Page:Les œuvres libres - volume 42, 1924.djvu/103

La bibliothèque libre.
Cette page a été validée par deux contributeurs.

Alina. — Jamais.

(On entend au dehors les cris des enfants qui jouent au tennis. « Play ! » « Ready ! » « Out ! »)

Maria, entrant. — Bonjour. Es-tu content de ton voyage ?

Nicolas. — Très content. Je ne t’ai pas éveillée, ce matin ?

Maria. — Non. Pourquoi prends-tu ton thé froid ? À propos, tu sais, les Tcheremshanoff arrivent tout à l’heure.

Nicolas. — Ah bien ! si cela te fait plaisir, c’est parfait.

Maria. — Mais oui, je les aime bien.

Alina. — Nicolas a quelque chose à te dire. Je vais aller regarder les joueurs de tennis. (Un silence. Elle sort.)

Maria. — Oui nous avons besoin de parler.

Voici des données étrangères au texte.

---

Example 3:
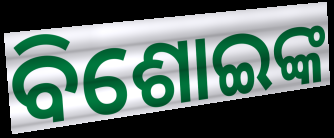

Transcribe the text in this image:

ବିଶୋଇଙ୍କ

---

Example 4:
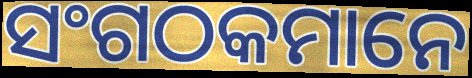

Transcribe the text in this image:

ସଂଗଠକମାନେ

Nicolas. — En effet, je voulais te dire…

Maria. — Quoi donc ?

Nicolas. — Non, parle, toi.

Maria. — C’est à propos de Stepa. Il faut bien prendre une décision.

Nicolas. — Cela ne me regarde pas. Qu’il fasse ce qu’il veut.

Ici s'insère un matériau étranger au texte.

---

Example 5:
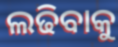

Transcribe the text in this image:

ଲଢିବାକୁ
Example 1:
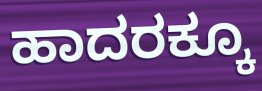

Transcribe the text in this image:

ಹಾದರಕ್ಕೂ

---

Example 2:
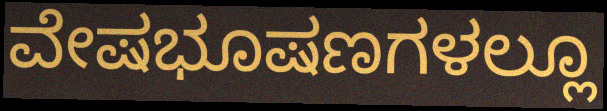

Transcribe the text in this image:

ವೇಷಭೂಷಣಗಳಲ್ಲೂ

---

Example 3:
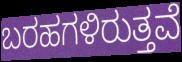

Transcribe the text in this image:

ಬರಹಗಳಿರುತ್ತವೆ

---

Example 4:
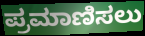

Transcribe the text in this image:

ಪ್ರಮಾಣಿಸಲು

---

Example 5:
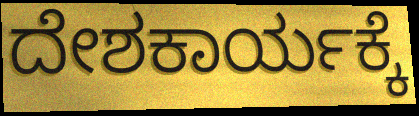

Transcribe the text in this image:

ದೇಶಕಾರ್ಯಕ್ಕೆ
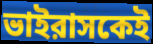
ভাইরাসকেই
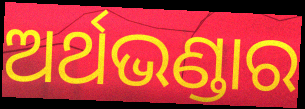
ଅର୍ଥଭଣ୍ଡାର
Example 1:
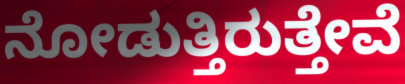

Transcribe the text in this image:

ನೋಡುತ್ತಿರುತ್ತೇವೆ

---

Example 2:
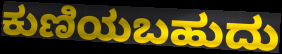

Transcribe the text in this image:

ಕುಣಿಯಬಹುದು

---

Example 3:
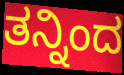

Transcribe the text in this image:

ತನ್ನಿಂದ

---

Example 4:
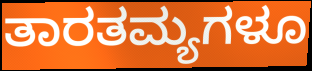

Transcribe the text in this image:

ತಾರತಮ್ಯಗಳೂ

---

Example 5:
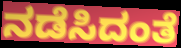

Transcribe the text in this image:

ನಡೆಸಿದಂತೆ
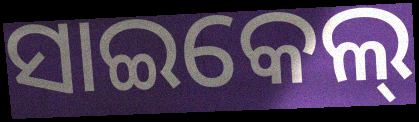
ସାଇକେଲ୍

Maria. — Voyons. Tu sais qu’il veut s’engager comme volontaire dans la garde impériale. Ton autorisation est nécessaire. Et puis il doit s’entretenir et tu ne veux rien lui donner.

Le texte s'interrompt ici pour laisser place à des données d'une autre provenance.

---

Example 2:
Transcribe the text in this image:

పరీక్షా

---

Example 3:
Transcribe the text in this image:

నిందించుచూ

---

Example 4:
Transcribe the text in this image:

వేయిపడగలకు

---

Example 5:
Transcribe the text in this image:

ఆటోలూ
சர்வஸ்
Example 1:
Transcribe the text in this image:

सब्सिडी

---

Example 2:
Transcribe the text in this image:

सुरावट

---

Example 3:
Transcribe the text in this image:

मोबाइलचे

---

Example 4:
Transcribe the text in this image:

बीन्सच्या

Nicolas. — Je t’en prie, sois calme. À mon avis celui qui s’engage au service militaire de son plein gré commet un acte stupide, insensé : il agit comme un sauvage s’il ne comprend pas l’horreur de cet acte ; s’il agit par calcul, alors, c’est une lâcheté.

Maria. — Maintenant, tout te paraît stupide et sauvage. Pourtant il a besoin de vivre, ce petit. Tu as vécu.

Nicolas. — J’ai vécu parce que je ne comprenais pas, parce que personne ne m’avait dit. Mais il ne s’agit pas de moi. Il s’agit de lui.